Background/Purpose: We recently discovered correlations between a profile of cytokines produced in response to human cytomegalovirus (CMV), poor treatment outcome, and erosive joint damage. The objective of this study was to determine if a similar CMV-induced cytokine profile would also correlate with myocardial disease in patients with RA.

Methods: A correlative study of 324 patients with RA in our population-based inception cohort was performed. Diastolic function was evaluated using transthoracic 2D/Doppler echocardiography and categorized as normal, mild LVDD, moderate-to-severe LVDD or heart failure, or indeterminate. Immunological profiles of 17 cytokines (IFN-γ, IL-1β, IL-2, IL-4, IL-5, IL-6, IL-7, IL-8, IL-10, IL-12, IL-13, IL-17A, MCP-1, MIP-1β, G-CSF, GM-CSF, TNF-α) produced by peripheral blood mononuclear cells (PBMCs) in response to stimulation with combined cytomegalovirus or Epstein-Barr virus lysates (CMV/EBV) were assessed using multiplex assays. Principal components analysis (PCA) was used to derive robust and informative cytokine profiles based on the 1^st, 2^nd and 3^rd principal components. Mixed effects models were used to normalize the data and test for associations between the CMV/EBV PCA scores and moderate-to-severe LVDD/HF, adjusting for age, sex, cardiovascular risk factors, and RA disease characteristics. Among a separate sample of 64 patients with early RA having available viral serologies, the PCA scores were correlated with CMV or EBV IgG.

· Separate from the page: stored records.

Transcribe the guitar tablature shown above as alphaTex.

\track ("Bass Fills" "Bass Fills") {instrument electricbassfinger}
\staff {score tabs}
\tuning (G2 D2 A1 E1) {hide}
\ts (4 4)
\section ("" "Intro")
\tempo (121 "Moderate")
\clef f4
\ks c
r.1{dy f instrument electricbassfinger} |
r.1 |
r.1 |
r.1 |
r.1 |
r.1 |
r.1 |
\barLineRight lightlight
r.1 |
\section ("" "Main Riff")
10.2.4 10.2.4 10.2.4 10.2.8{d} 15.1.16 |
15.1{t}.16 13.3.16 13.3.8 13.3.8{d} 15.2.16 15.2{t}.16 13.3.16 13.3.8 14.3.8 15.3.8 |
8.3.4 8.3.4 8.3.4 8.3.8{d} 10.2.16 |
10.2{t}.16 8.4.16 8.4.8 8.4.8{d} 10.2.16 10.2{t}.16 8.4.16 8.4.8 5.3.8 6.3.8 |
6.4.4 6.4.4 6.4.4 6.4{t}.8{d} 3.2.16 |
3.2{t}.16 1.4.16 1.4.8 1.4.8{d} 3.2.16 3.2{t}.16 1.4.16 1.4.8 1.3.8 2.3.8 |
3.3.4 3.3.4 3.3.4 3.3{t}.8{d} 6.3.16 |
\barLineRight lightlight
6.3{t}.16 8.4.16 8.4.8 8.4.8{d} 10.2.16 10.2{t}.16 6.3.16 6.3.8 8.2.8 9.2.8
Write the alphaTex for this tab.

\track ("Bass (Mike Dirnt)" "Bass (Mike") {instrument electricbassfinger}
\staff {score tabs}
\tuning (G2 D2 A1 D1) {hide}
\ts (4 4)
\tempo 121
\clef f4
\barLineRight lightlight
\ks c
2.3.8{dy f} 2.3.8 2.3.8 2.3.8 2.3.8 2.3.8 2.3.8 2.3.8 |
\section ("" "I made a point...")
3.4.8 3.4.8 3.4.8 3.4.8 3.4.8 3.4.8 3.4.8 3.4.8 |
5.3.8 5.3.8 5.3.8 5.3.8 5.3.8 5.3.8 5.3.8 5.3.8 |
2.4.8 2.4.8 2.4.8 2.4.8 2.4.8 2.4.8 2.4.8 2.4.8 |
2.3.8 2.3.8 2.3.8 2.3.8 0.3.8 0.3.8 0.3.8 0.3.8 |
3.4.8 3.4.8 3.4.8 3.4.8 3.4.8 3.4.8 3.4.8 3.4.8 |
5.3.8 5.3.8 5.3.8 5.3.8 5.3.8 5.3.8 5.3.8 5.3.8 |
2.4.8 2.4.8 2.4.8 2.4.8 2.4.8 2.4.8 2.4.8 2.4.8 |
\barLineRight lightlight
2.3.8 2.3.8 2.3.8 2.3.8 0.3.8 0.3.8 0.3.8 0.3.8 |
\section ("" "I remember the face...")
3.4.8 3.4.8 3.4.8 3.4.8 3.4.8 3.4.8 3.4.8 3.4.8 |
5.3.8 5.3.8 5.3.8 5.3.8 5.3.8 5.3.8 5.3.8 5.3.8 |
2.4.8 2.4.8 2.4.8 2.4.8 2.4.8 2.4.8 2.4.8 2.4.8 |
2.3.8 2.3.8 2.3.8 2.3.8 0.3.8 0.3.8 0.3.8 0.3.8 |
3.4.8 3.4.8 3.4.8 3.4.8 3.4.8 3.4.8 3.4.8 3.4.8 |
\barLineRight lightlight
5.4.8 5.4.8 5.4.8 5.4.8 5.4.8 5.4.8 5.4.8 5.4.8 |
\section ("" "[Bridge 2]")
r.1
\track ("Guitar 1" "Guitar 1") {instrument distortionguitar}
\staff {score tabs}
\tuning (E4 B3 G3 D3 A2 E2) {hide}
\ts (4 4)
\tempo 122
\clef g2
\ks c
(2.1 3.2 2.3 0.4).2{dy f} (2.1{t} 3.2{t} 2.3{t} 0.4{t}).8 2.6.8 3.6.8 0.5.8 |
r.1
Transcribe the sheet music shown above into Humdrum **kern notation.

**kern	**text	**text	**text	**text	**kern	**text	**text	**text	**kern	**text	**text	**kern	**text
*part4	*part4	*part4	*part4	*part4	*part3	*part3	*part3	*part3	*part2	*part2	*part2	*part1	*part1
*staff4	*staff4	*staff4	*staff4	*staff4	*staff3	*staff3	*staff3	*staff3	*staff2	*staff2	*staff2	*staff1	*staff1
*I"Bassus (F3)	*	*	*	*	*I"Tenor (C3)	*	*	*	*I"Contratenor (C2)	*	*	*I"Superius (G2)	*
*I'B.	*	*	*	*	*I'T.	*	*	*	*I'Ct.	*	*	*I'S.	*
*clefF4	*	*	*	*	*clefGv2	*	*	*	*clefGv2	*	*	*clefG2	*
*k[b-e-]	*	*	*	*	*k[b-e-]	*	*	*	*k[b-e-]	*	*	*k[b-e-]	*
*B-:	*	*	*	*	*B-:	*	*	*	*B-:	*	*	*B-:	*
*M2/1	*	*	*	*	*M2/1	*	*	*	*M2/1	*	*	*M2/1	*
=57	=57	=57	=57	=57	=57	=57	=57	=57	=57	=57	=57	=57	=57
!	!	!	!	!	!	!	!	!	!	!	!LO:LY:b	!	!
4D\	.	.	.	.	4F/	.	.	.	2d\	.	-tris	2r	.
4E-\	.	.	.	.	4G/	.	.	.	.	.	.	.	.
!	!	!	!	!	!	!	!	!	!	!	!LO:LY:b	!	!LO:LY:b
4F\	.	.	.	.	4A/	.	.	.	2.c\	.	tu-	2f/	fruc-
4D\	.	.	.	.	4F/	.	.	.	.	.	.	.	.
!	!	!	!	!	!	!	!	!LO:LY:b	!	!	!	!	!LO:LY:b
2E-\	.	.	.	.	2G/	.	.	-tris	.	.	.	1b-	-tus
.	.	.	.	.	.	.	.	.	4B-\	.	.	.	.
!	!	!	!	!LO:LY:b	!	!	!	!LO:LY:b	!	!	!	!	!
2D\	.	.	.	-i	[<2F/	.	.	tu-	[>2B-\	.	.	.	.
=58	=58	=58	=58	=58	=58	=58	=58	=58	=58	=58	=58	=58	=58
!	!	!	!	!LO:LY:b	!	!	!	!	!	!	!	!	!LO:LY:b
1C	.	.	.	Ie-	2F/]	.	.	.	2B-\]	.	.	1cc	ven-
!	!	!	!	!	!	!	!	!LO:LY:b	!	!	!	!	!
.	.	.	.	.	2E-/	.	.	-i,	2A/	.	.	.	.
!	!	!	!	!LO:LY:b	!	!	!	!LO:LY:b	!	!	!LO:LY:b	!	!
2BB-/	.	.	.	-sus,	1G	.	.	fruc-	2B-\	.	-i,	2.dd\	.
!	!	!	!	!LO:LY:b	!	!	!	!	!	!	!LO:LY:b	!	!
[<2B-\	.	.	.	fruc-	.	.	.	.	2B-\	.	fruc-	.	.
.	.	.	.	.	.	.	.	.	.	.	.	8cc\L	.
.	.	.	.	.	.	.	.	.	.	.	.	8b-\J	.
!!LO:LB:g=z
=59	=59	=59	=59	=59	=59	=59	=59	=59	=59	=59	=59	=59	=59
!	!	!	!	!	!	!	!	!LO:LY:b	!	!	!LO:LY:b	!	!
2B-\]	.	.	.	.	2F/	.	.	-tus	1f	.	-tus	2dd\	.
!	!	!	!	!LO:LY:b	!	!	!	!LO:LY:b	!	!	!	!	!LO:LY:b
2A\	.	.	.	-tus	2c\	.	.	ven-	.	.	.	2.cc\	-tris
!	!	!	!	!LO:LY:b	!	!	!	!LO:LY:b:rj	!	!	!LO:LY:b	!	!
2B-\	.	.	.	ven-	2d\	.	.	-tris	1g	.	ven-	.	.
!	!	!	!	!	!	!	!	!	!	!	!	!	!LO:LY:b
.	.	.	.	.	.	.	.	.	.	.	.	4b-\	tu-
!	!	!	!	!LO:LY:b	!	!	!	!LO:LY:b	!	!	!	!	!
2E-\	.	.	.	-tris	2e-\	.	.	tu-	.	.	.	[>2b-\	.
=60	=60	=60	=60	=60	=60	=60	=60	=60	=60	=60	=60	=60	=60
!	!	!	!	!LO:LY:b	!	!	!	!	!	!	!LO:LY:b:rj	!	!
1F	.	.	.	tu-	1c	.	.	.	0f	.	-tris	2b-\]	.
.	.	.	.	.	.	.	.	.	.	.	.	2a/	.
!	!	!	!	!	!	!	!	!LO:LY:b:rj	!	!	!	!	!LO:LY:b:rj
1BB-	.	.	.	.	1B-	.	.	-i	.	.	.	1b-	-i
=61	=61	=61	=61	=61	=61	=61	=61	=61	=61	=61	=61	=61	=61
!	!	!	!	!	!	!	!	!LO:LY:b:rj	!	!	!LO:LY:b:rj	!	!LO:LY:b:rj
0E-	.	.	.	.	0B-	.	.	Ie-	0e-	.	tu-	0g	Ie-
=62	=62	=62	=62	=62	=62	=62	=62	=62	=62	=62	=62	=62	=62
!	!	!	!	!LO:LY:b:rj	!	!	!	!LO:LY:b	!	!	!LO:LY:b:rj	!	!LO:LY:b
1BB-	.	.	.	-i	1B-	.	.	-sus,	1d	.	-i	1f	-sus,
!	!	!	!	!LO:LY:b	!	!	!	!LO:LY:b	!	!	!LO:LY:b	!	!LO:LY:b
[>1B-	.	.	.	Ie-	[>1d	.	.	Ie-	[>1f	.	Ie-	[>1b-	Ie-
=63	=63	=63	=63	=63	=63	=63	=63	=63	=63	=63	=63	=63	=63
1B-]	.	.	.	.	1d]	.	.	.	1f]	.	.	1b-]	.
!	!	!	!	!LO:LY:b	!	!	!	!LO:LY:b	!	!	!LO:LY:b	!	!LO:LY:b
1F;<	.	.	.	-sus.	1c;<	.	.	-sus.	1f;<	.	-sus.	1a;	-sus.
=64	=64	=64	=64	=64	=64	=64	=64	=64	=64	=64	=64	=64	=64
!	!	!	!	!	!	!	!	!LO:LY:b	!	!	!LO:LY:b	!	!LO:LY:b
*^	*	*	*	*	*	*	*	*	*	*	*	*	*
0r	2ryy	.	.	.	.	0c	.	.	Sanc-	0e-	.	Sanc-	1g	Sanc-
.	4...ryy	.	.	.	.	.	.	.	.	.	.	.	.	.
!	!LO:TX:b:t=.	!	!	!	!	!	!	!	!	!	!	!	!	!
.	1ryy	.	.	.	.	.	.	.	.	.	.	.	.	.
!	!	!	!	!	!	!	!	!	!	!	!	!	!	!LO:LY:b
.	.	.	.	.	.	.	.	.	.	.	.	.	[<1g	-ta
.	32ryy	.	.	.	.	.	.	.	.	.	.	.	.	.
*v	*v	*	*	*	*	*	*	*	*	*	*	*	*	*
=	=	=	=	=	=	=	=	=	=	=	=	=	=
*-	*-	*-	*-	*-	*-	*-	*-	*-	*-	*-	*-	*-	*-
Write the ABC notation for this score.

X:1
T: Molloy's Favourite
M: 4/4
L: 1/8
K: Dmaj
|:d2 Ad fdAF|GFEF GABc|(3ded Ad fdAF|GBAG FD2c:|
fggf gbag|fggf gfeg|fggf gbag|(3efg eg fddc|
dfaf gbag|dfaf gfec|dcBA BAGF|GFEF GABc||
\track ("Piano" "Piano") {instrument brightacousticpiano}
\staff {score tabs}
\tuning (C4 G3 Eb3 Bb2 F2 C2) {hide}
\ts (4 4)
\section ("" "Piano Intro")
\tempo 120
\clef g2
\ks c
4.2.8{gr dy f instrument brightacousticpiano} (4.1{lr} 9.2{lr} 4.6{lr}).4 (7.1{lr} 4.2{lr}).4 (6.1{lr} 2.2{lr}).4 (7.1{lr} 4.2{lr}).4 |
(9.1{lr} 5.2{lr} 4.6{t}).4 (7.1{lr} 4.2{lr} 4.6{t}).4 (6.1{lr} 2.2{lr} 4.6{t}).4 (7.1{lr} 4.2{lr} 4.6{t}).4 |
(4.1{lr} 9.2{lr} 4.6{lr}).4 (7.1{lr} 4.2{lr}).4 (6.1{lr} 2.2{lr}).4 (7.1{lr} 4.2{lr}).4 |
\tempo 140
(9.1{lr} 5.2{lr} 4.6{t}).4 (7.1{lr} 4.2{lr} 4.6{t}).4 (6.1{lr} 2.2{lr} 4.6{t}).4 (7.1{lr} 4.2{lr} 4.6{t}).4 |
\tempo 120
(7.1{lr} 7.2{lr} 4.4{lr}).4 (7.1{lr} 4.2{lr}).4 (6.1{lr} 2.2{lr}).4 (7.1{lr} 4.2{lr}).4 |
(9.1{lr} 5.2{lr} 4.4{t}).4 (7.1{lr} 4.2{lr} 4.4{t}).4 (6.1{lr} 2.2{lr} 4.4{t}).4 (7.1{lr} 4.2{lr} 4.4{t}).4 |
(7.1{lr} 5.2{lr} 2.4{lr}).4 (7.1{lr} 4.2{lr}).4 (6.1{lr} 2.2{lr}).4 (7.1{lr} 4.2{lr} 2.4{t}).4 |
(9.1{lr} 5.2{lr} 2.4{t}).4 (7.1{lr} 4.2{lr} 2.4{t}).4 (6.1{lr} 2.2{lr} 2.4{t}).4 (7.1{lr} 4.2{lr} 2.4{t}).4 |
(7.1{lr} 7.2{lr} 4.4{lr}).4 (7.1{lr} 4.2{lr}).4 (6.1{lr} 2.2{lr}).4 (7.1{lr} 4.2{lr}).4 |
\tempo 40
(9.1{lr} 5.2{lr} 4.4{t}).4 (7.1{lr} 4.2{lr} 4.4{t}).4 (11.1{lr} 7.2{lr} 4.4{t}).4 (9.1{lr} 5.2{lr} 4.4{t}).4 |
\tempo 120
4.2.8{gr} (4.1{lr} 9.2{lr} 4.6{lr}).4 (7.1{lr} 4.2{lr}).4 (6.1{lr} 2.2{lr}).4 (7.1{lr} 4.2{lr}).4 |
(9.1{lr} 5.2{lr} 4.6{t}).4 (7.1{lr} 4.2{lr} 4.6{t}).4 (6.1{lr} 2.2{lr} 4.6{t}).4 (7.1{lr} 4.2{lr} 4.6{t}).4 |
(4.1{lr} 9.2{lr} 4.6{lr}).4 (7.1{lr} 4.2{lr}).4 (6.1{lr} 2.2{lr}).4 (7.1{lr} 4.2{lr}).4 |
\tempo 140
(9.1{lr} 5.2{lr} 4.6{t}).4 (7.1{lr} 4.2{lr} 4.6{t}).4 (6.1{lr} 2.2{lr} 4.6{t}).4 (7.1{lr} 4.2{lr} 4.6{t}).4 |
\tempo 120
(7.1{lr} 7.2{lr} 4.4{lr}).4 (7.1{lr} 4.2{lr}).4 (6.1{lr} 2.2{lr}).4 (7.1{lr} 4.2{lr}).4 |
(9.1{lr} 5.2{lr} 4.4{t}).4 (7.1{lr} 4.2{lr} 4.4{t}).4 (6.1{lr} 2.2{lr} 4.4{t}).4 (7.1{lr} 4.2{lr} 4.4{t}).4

Results: The mean age of the subjects was 60.4 years, 74% were female, and the mean RA duration was 9.9 years. 151 (47%) had normal diastolic function, 64 (20%) had mild LVDD, 35 (11%) had moderate-to-severe LVDD or HF, and 74 (23%) were indeterminate. The PCA scores for the 2nd and 3rd principal components (PCA-2 and PCA-3, respectively) were associated with moderate-to-severe LVDD or HF compared to patients with normal diastolic function (odds ratio = 1.28 per 10-unit increase in the 100 point score, p = 0.022 and odds ratio = 1.24, p = 0.067, respectively). The five most informative cytokines in PCA-2 (from highest to lowest importance) were G-CSF, IL-6, IL-8, IL-1β, and GM-CSF and in PCA-3 were TNF-α, MIP-1β, IL-8, IL-1β, and IFN-γ. Among patients with early RA, both PCA-2 (r = 0.25, p = 0.06) and PCA-3 (r = 0.38, p = 0.003) were shown to correlate with CMV IgG whereas neither of the PCA scores were found to correlate with EBV IgG (r < 0.1 for all). A signature incorporating PCA-2 was developed with very good accuracy in predicting advanced myocardial disease (C-statistic = 0.834).

Conclusion: A profile of CMV-related immunity is associated with moderate-to-severe LVDD in persons with RA. The findings are relevant to developing myocardial risk assessment tools and to understanding how perturbations in innate and adaptive immunity in relation to latent CMV infection impact the pathophysiology of myocardial disease in RA.